From: Sean Christopherson <seanjc@google.com>
To: Peter Xu <peterx@redhat.com>
Cc: Paolo Bonzini <pbonzini@redhat.com>,
Vitaly Kuznetsov <vkuznets@redhat.com>,
Wanpeng Li <wanpengli@tencent.com>,
Jim Mattson <jmattson@google.com>, Joerg Roedel <joro@8bytes.org>,
kvm@vger.kernel.org, linux-kernel@vger.kernel.org
Subject: Re: [PATCH 3/4] KVM: x86/mmu: Shrink pte_list_desc size when KVM is using TDP
Date: Tue, 12 Jul 2022 22:53:48 +0000 [thread overview]
Message-ID: <Ys37fNK6uQ+YTcBh@google.com> (raw)
In-Reply-To: <Ys33RtxeDz0egEM0@xz-m1.local>
On Tue, Jul 12, 2022, Peter Xu wrote:
> On Fri, Jun 24, 2022 at 11:27:34PM +0000, Sean Christopherson wrote:
> > Dynamically size struct pte_list_desc's array of sptes based on whether
> > or not KVM is using TDP. Commit dc1cff969101 ("KVM: X86: MMU: Tune
> > PTE_LIST_EXT to be bigger") bumped the number of entries in order to
> > improve performance when using shadow paging, but its analysis that the
> > larger size would not affect TDP was wrong.
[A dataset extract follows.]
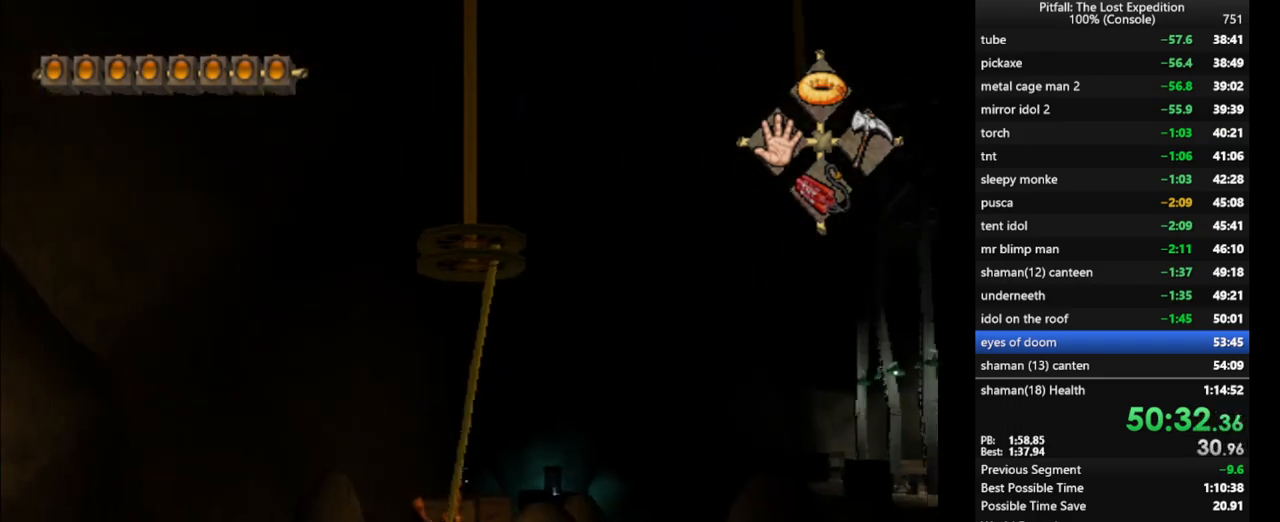
{"buttons": ["A"], "left_stick": "up", "right_stick": "center", "events": [[33, "left_stick", "up"], [350, "R1", "up"], [417, "A", "down"]]}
Consuming pte_list_desc
> > objects for nested TDP is indeed rare, but _allocating_ objects is not,
> > as KVM allocates 40 objects for each per-vCPU cache. Reducing the size
> > from 128 bytes to 32 bytes reduces that per-vCPU cost from 5120 bytes to
> > 1280, and also provides similar savings when eager page splitting for
> > nested MMUs kicks in.
> >
> > The per-vCPU overhead could be further reduced by using a custom, smaller
> > capacity for the per-vCPU caches, but that's more of an "and" than
> > an "or" change, e.g. it wouldn't help the eager page split use case.
> >
> > Set the list size to the bare minimum without completely defeating the
> > purpose of an array (and because pte_list_add() assumes the array is at
> > least two entries deep). A larger size, e.g. 4, would reduce the number
> > of "allocations", but those "allocations" only become allocations in
> > truth if a single vCPU depletes its cache to where a topup is needed,
> > i.e. if a single vCPU "allocates" 30+ lists. Conversely, those 2 extra
> > entries consume 16 bytes * 40 * nr_vcpus in the caches the instant nested
> > TDP is used.
> >
> > In the unlikely event that performance of aliased gfns for nested TDP
> > really is (or becomes) a priority for oddball workloads, KVM could add a
> > knob to let the admin tune the array size for their environment.
> >
> > Note, KVM also unnecessarily tops up the per-vCPU caches even when not
> > using rmaps; this can also be addressed separately.
>
> The only possible way of using pte_list_desc when tdp=1 is when the
> hypervisor tries to map the same host pages with different GPAs?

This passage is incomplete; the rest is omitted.